Exercise inputs
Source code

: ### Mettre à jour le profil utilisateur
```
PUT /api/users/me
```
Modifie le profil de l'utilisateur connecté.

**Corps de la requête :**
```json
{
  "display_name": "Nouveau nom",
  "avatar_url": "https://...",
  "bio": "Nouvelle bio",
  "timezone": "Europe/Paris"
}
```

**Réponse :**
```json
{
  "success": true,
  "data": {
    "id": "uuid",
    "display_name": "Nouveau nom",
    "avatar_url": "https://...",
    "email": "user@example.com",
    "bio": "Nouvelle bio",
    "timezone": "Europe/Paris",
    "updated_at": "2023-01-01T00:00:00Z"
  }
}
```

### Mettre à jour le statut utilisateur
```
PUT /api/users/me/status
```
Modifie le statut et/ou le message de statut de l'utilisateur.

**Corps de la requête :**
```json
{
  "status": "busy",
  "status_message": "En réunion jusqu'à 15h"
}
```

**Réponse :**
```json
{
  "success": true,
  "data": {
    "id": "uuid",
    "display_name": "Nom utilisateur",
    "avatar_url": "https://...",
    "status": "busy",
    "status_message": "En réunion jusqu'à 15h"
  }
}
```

What is being asked
Output each line of the listing above that has "Europe".

Response area
  "timezone": "Europe/Paris"
    "timezone": "Europe/Paris",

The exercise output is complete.